Gwen Leifer and Clare Sullivan are the team-elected leaders in the backs and forwards, respectively. Leifer has moved up from fullback, Sullivan has dropped from the second row to No. 8, and their guidance has aided the juniors and sophomores as they grow into their new roles. Leifer and Sullivan have also been crucial in driving a differently structured game plan.

“Because of the change in personnel and recognizing that being fluid about how you play is always important, we spent a lot of time in the fall evaluating our strategy, that it needed to change to accommodate the skill set on the team,” Mallindine said. “So we tweaked how we do things and that will hopefully show up come competition time, instead of just executing in practice.”

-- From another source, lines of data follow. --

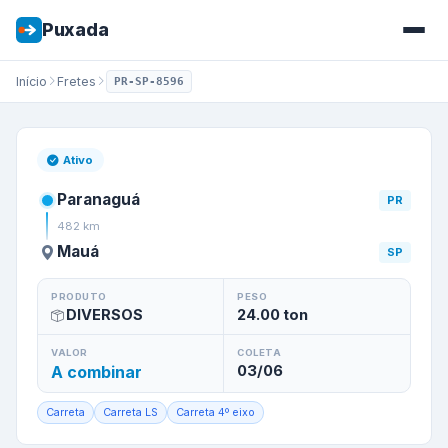
Puxada
Início
Fretes
PR-SP-8596
Frete de
Paranaguá
/
PR
para
Ativo
Paranaguá
PR
482
km
Mauá
SP
PRODUTO
PESO
DIVERSOS
24.00
ton
VALOR
COLETA
A combinar
03/06
Carreta
Carreta LS
Carreta 4º eixo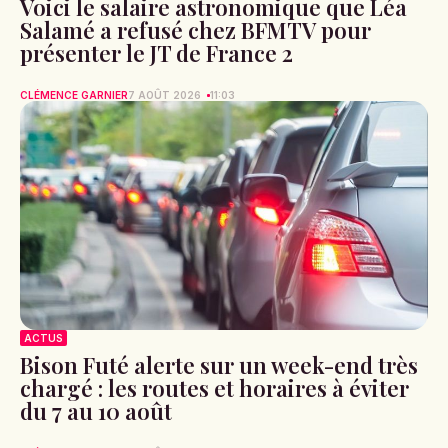
Voici le salaire astronomique que Léa
Salamé a refusé chez BFMTV pour
présenter le JT de France 2
CLÉMENCE GARNIER
7 AOÛT 2026
11:03
ACTUS
Bison Futé alerte sur un week-end très
chargé : les routes et horaires à éviter
du 7 au 10 août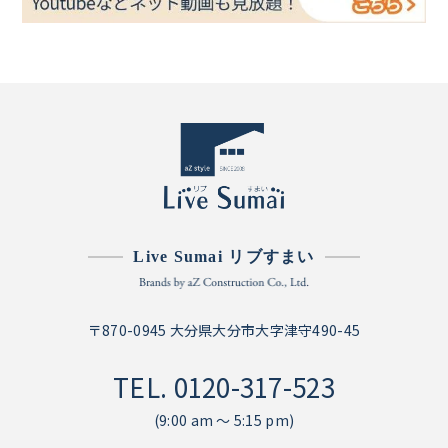
Live Sumai リブすまい
〒870-0945 大分県大分市大字津守490-45
TEL.
0120-317-523
(9:00 am ～ 5:15 pm)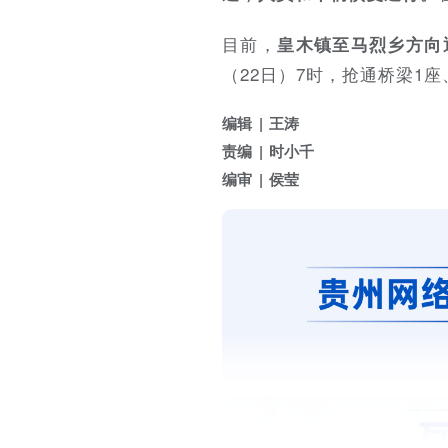
目前，
皇木镇至马烈乡方向
（22日）7时，抢通桥梁1
编辑
王涛
责编
时小千
编审
侯莹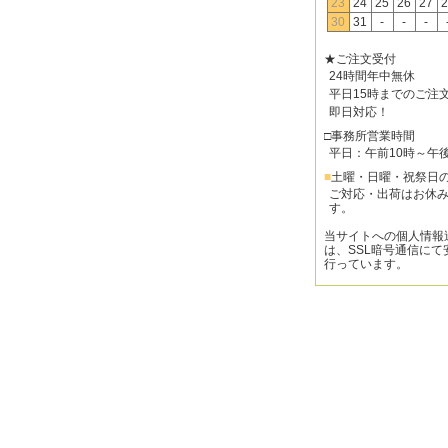
23
24
25
26
27
2
30
31
-
-
-
★ご注文受付
24時間年中無休
平日15時までのご注
即日対応！
□事務所営業時間
平日：午前10時～午
■
土曜・日曜・祝祭日
ご対応・出荷はお休
す。
当サイトへの個人情報
は、SSL暗号通信にて
行っています。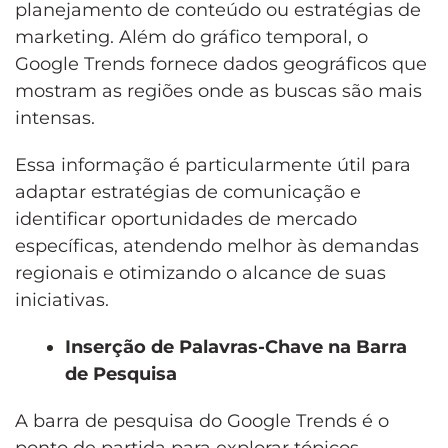
planejamento de conteúdo ou estratégias de
marketing. Além do gráfico temporal, o
Google Trends fornece dados geográficos que
mostram as regiões onde as buscas são mais
intensas.
Essa informação é particularmente útil para
adaptar estratégias de comunicação e
identificar oportunidades de mercado
específicas, atendendo melhor às demandas
regionais e otimizando o alcance de suas
iniciativas.
Inserção de Palavras-Chave na Barra
de Pesquisa
A barra de pesquisa do Google Trends é o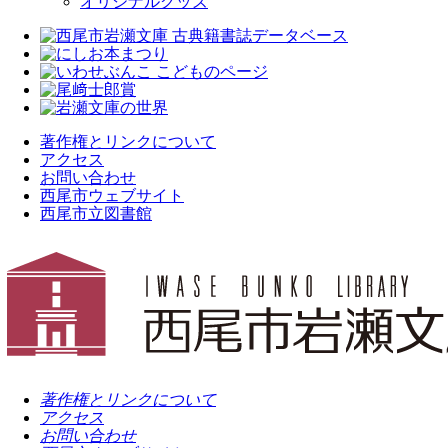
オリジナルグッズ
著作権とリンクについて
アクセス
お問い合わせ
西尾市ウェブサイト
西尾市立図書館
著作権とリンクについて
アクセス
お問い合わせ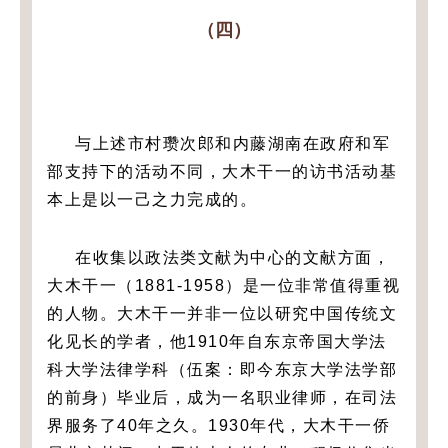
（四）
与上述市村瓒次郎和内藤湖南在政府和军
部支持下的活动不同，大木干一的访书活动基
本上是以一己之力完成的。
在收集以政法类文献为中心的文献方面，
大木干一（1881-1958）是一位非常值得重视
的人物。大木干一并非一位以研究中国传统文
化见长的学者，他1910年自东京帝国大学法
科大学法律学科（伍案：即今东京大学法学部
的前身）毕业后，成为一名职业律师，在司法
界服务了40年之久。1930年代，大木干一侨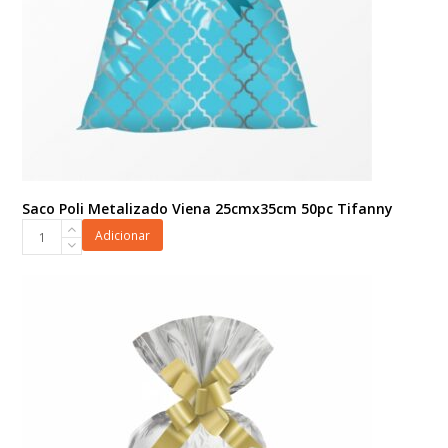
Saco Poli Metalizado Viena 25cmx35cm 50pc Tifanny
Saco
Adicionar
Poli
Metalizado
Viena
25cmx35cm
50pc
Tifanny
quantidade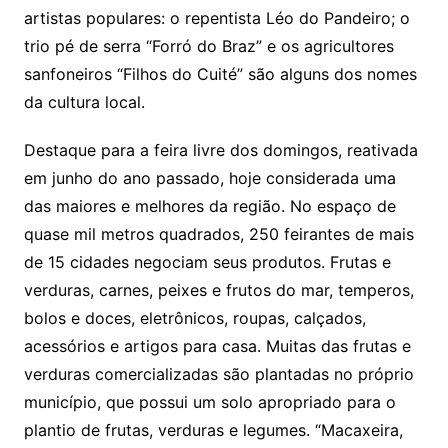
artistas populares: o repentista Léo do Pandeiro; o
trio pé de serra “Forró do Braz” e os agricultores
sanfoneiros “Filhos do Cuité” são alguns dos nomes
da cultura local.
Destaque para a feira livre dos domingos, reativada
em junho do ano passado, hoje considerada uma
das maiores e melhores da região. No espaço de
quase mil metros quadrados, 250 feirantes de mais
de 15 cidades negociam seus produtos. Frutas e
verduras, carnes, peixes e frutos do mar, temperos,
bolos e doces, eletrônicos, roupas, calçados,
acessórios e artigos para casa. Muitas das frutas e
verduras comercializadas são plantadas no próprio
município, que possui um solo apropriado para o
plantio de frutas, verduras e legumes. “Macaxeira,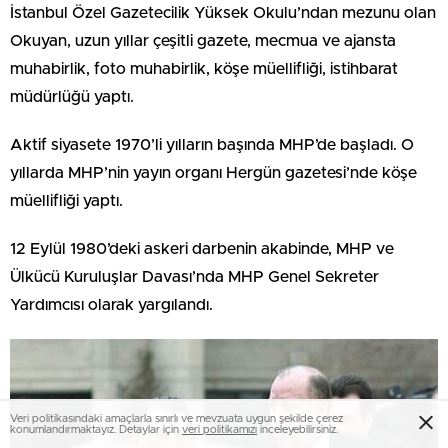
İstanbul Özel Gazetecilik Yüksek Okulu’ndan mezunu olan
Okuyan, uzun yıllar çeşitli gazete, mecmua ve ajansta
muhabirlik, foto muhabirlik, köşe müellifliği, istihbarat
müdürlüğü yaptı.
Aktif siyasete 1970’li yılların başında MHP’de başladı. O
yıllarda MHP’nin yayın organı Hergün gazetesi’nde köşe
müellifliği yaptı.
12 Eylül 1980’deki askeri darbenin akabinde, MHP ve
Ülkücü Kuruluşlar Davası’nda MHP Genel Sekreter
Yardımcısı olarak yargılandı.
Veri politikasındaki amaçlarla sınırlı ve mevzuata uygun şekilde çerez
konumlandırmaktayız. Detaylar için
veri politikamızı
inceleyebilirsiniz.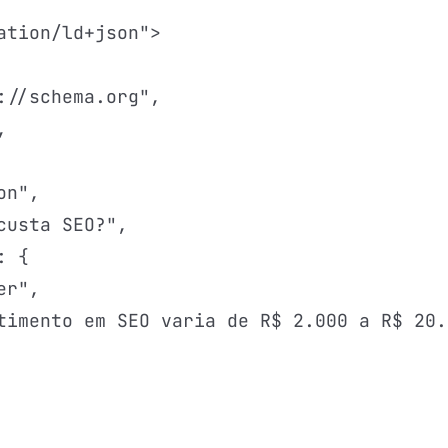
ation/ld+json">

://schema.org",



n",

usta SEO?",

 {

r",

timento em SEO varia de R$ 2.000 a R$ 20.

The fall was a good mix of different competition and competition formats, and Mallindine reflected on this time fondly as players emerged in more prevalent roles. The game came together in the spring and a pair of telling matches helped expedite that process.

Photo: Tabitha Sneed Lowe

“We were really happy that Life was willing to come down with its JV team for the Mardi Gras tournament in March,” Mallindine said of the New Orleans Halfmoons’ annual event. “Typically we don’t get those higher-level, DI Elite teams, but I reached out to Ros [Chou] and expressed interest in letting her team beat up Tulane a bit. We made sure to schedule a longer match and it was a good learning opportunity playing a team like that. It shows major issues in your game that you might not see against other competition.”

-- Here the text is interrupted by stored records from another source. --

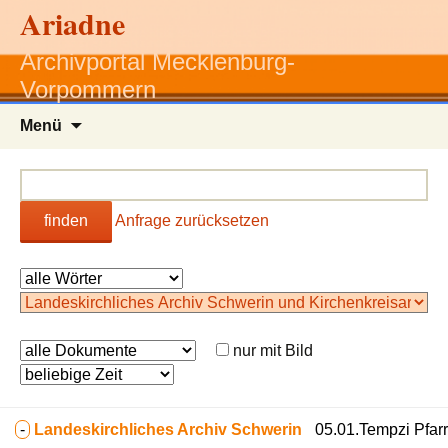
Ariadne
Archivportal Mecklenburg-
Vorpommern
Zum
Menü
Inhalt
springen
finden
Anfrage zurücksetzen
nur mit Bild
-
Landeskirchliches Archiv Schwerin
05.01.Tempzi Pfar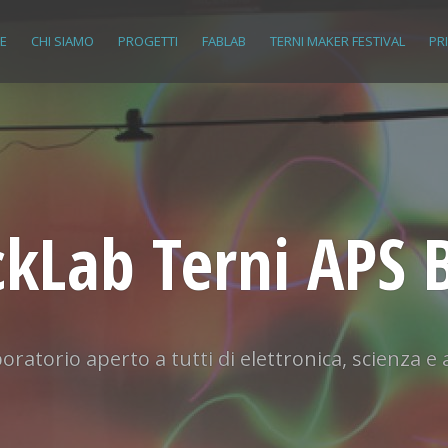
E
CHI SIAMO
PROGETTI
FABLAB
TERNI MAKER FESTIVAL
PR
kLab Terni APS 
oratorio aperto a tutti di elettronica, scienza e 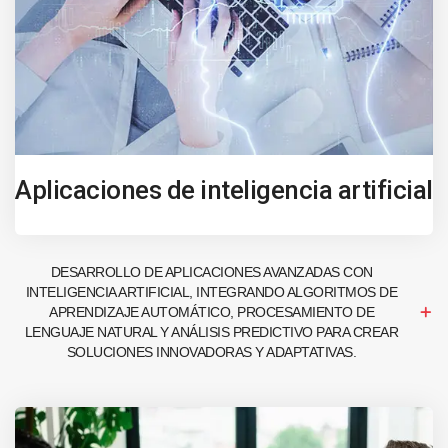
Aplicaciones de inteligencia artificial
DESARROLLO DE APLICACIONES AVANZADAS CON
INTELIGENCIA ARTIFICIAL, INTEGRANDO ALGORITMOS DE
APRENDIZAJE AUTOMÁTICO, PROCESAMIENTO DE
LENGUAJE NATURAL Y ANÁLISIS PREDICTIVO PARA CREAR
SOLUCIONES INNOVADORAS Y ADAPTATIVAS.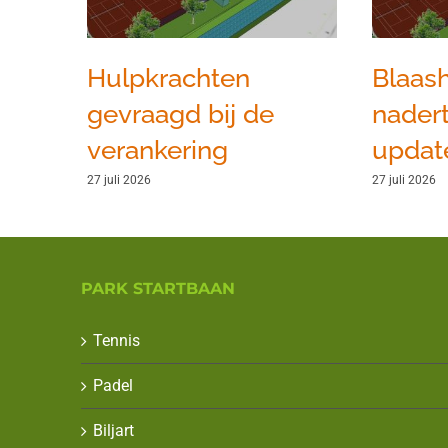
Hulpkrachten
Blaash
gevraagd bij de
nadert
verankering
update
27 juli 2026
27 juli 2026
PARK STARTBAAN
Tennis
Padel
Biljart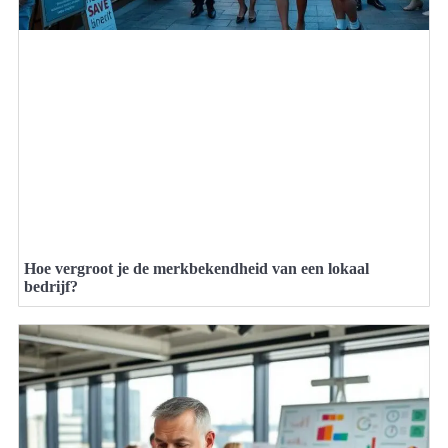
Hoe vergroot je de merkbekendheid van een lokaal
bedrijf?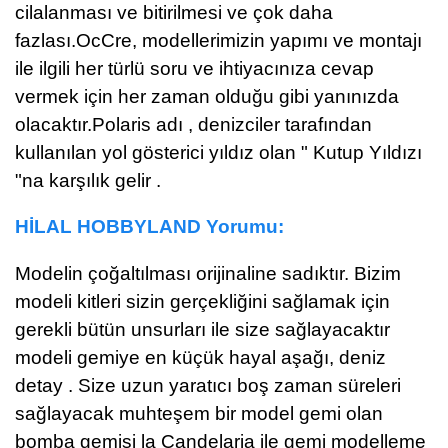
cilalanması ve bitirilmesi ve çok daha
fazlası.
OcCre, modellerimizin yapımı ve montajı
ile ilgili her türlü soru ve ihtiyacınıza cevap
vermek için her zaman olduğu gibi yanınızda
olacaktır.
Polaris adı , denizciler tarafından
kullanılan yol gösterici yıldız olan " Kutup Yıldızı
"na karşılık gelir .
HİLAL HOBBYLAND Yorumu:
Modelin çoğaltılması orijinaline sadıktır. Bizim
modeli kitleri sizin gerçekliğini sağlamak için
gerekli bütün unsurları ile size sağlayacaktır
modeli gemiye en küçük hayal aşağı, deniz
detay . Size uzun yaratıcı boş zaman süreleri
sağlayacak muhteşem bir model gemi olan
bomba gemisi la Candelaria ile gemi modelleme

The SIRC league match against UT Chattanooga was also valuable. The weather in Tennessee was half that of New Orleans (40 degrees) and the game was played on a rainy, muddy, soggy day.

“Everyone was miserable,” Mallindine said of the weather. “But it’s a great development opportunity for them, mostly working under different conditions than what they’re used to. It worked on their grit, too.”

Tulane takes the top seed out of the SIRC West and will play East runner-up Georgia Tech in Saturday’s semifinals. East leader University of Georgia and UT Chattanooga will contest the second semifinal, and placing matches will play out on Sunday. It is unclear how many seeds the conference will receive to the spring regional championships on April 20-21, but the league will have more than one representative.

“One of the things I love about working with this team is they always manage to surprise me with what ends up motivating them and what gets them excited,” Mallindine said. “Right now, it’s just the love of the sport. They might not understand what’s happening 100 percent of the time but they’re enjoying the team, and the team’s done a good job maintaining an environment that welcomes new athletes. So at this point, they’re just excited to be playing with the team and not worried about final outcomes from tournaments like this.”

The coach asserted that there is a competitive element on the team, and Tulane is playing to win. But this weekend is another opportunity for the squad to face new challenges, the ones that educate and potentially alter a squad’s outlook.

With regional championships on the line, Mallindine has warned the team that the next stage occurs over Easter weekend. Ninety percent of the team is from out-of-state and may have planned travel home, so player availability might be an issue. For now, it’s one-game-at-a-time.